Search must also be able to address misspellings, which are common and can ultimately hurt a site’s ability to close sales if not managed. According to a recent eBay analysis, words like sheer (“shear”), elegant (“elegent”) and striped (stripped) are among the most frequently misspelled words in site searches. To address common misspellings, e-Commerce sites can create landing pages with a curated set of products and set up redirects. So for instance, any search for “stripped shirt” will still return a selection of striped shirts.
Optimize The Search UX
It’s impossible to completely avoid “no results” pages, and there are steps that can be taken to enhance the search user interface, increasing the likelihood that shoppers will “stay in the store.” One example is confirming the search — confirming and reminding shoppers of what they searched for, as well as providing recommendations like checking for spelling mistakes, or trying different or fewer keywords.
Other techniques for optimizing the search UX include persistent search queries (once a search is conducted, the keywords remain in the search box on the next page). By saving the original search query in the text entry field, site visitors can more easily modify their search (over 80% of these modifications are simply the addition or removal of a single word), increasing the chance they’ll find what they’re looking for.

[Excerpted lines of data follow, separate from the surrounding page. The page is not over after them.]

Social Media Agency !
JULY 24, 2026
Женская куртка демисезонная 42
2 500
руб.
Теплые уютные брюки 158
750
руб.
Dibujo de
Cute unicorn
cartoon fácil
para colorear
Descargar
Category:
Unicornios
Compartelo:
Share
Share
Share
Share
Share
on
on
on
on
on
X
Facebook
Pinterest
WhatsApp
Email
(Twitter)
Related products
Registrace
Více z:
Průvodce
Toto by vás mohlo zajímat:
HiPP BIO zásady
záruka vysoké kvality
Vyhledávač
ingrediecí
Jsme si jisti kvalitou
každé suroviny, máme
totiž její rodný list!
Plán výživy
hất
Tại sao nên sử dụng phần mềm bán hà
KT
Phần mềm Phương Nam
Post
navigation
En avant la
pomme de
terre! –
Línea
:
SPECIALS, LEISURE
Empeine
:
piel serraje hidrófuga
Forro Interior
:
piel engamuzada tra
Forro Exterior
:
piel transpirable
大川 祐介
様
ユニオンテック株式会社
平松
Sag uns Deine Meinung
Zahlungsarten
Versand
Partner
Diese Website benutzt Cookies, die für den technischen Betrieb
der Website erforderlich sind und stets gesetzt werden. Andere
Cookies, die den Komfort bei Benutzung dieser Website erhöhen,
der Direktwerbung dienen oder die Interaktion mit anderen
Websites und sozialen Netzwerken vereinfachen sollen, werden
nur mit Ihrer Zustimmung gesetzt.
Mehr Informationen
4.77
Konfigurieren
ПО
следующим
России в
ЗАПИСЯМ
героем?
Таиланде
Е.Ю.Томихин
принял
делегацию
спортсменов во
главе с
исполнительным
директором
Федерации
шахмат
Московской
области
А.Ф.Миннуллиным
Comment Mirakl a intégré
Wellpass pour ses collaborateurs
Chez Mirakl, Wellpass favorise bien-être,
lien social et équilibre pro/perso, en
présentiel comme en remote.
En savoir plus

Additionally, sites can provide sample text in search boxes, as well as search scope selectors — once shoppers conduct a search, a pop-up window prompts them to specify certain attributes or categories, like brand, color, size or gender. Ultimately these UX optimizations help shoppers search more successfully.

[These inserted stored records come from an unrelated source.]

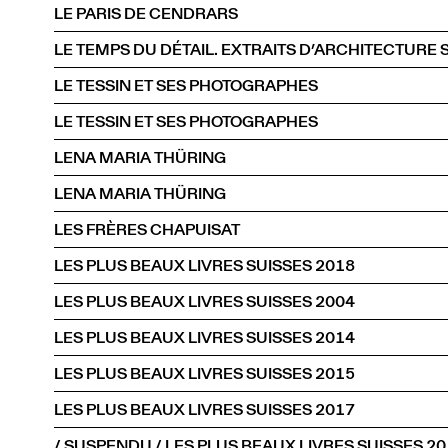
LE PARIS DE CENDRARS
LE TESSIN ET SES PHOTOGRAPHES
LE TESSIN ET SES PHOTOGRAPHES
LENA MARIA THÜRING
LENA MARIA THÜRING
LES FRÈRES CHAPUISAT
LES PLUS BEAUX LIVRES SUISSES 2018
LES PLUS BEAUX LIVRES SUISSES 2004
LES PLUS BEAUX LIVRES SUISSES 2014
LES PLUS BEAUX LIVRES SUISSES 2015
LES PLUS BEAUX LIVRES SUISSES 2017
/ SUSPENDU / LES PLUS BEAUX LIVRES SUISSES 2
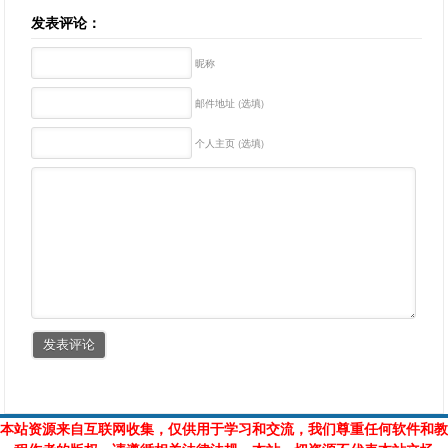
发表评论：
昵称
邮件地址 (选填)
个人主页 (选填)
本站资源来自互联网收集，仅供用于学习和交流，我们尊重任何软件和教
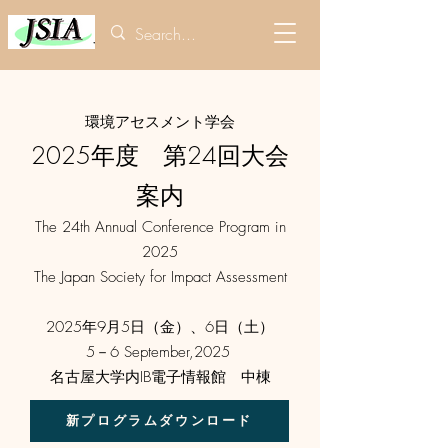
環境アセスメント学会
2025年度 第24回大会
案内
The 24th Annual Conference Program in
2025
The Japan Society for Impact Assessment
2025年9月5日（金）、6日（土）
5－6 September,2025
名古屋大学内IB電子情報館 中棟
新プログラムダウンロード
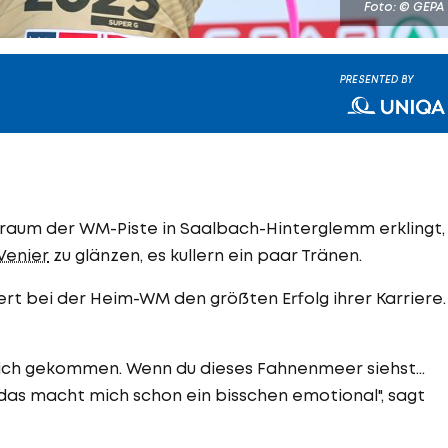
Foto: © GEPA
PRESENTED BY
elraum der WM-Piste in Saalbach-Hinterglemm erklingt,
Venier
zu glänzen, es kullern ein paar Tränen.
eiert bei der Heim-WM den größten Erfolg ihrer Karriere.
mich gekommen. Wenn du dieses Fahnenmeer siehst...
das macht mich schon ein bisschen emotional", sagt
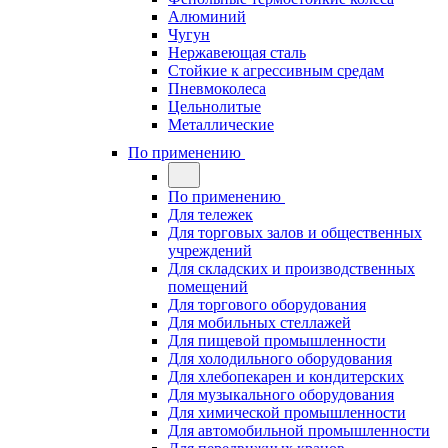
Алюминий
Чугун
Нержавеющая сталь
Стойкие к агрессивным средам
Пневмоколеса
Цельнолитые
Металлические
По применению
По применению
Для тележек
Для торговых залов и общественных
учреждений
Для складских и производственных
помещений
Для торгового оборудования
Для мобильных стеллажей
Для пищевой промышленности
Для холодильного оборудования
Для хлебопекарен и кондитерских
Для музыкального оборудования
Для химической промышленности
Для автомобильной промышленности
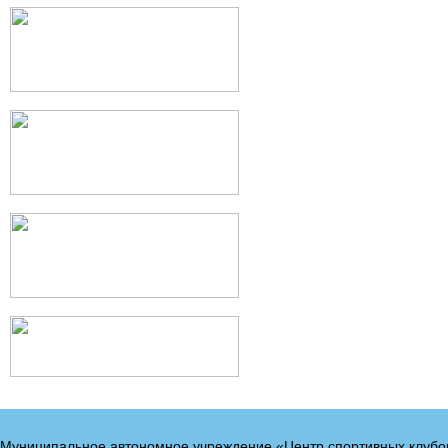
Муниципальное автономное учреждение «Центр спортивных клубо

Analyze And Adjust In Real Time
Every day, site visitors are providing a wealth of data that they can put to work to enhance competitive edge, and a lot of this information comes from search. What types of products are customers most interested in? What search terms are generating zero results, such that product findability can be improved?

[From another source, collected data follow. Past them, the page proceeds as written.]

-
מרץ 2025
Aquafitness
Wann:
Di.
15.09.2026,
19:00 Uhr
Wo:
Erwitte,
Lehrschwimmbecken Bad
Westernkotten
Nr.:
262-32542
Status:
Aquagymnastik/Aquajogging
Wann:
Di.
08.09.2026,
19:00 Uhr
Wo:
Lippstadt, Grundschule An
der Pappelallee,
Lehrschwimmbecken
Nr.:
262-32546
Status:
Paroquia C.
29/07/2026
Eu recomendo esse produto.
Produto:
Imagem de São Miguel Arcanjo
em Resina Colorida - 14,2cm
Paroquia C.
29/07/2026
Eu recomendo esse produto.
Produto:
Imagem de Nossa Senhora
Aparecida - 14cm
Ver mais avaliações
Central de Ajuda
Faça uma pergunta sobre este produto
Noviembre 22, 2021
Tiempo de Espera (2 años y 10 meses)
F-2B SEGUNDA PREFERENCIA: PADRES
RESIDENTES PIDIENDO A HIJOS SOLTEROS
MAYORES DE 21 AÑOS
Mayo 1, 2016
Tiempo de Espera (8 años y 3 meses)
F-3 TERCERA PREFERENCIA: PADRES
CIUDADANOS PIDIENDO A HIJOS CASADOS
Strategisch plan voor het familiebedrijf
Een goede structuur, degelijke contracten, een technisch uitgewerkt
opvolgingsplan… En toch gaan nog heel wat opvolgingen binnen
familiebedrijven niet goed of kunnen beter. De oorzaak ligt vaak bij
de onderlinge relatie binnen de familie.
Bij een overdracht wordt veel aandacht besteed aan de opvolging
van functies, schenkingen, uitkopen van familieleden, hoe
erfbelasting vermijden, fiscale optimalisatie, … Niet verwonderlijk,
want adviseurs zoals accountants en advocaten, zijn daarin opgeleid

Additionally, which products on your site are under exposed, over exposed, top performers or trending the most heavily? This type of information can help optimally determine marketing spend allocations. This data can help identify areas for investment and guide site design decisions, such as which features should be prioritized and displayed most prominently. A highly profitable e-Commerce business is always a work in progress, and the dynamics driving conversions at any point in time are very fluid. Organizations must be able to sense and appropriately respond to these changes in as close to real time as possible, and analyzing search data is just one key to this.
Conclusion
Because site search users have the biggest impact on your profitability, catering to them is important. The tips described here are a good first step, and in the future, we expect search to play an important role in other profit-boosting initiatives, like online merchandising and personalization. An unoptimized site search with poor relevancy confuses visitors, while an intelligent, highly relevant site search brings shoppers over the conversion finish line.
Trevor Legwinski is Chief Strategy Officer for SearchSpring. He is a creative and strategic thinker with more than 10 years in the retail industry, working for Cambria Cove, Strands, and in-store operations for Abercrombie & Fitch. In this time he has also managed e-Commerce and marketing for Hallmark, CycleGear and Bambeco. Legwinski has deep expertise in what it takes for retailers to succeed in online commerce as well as brand, product and offline marketing. He holds a Bachelors degree in Marketing from St. Norbert College and an MBA in Marketing from Oregon State University.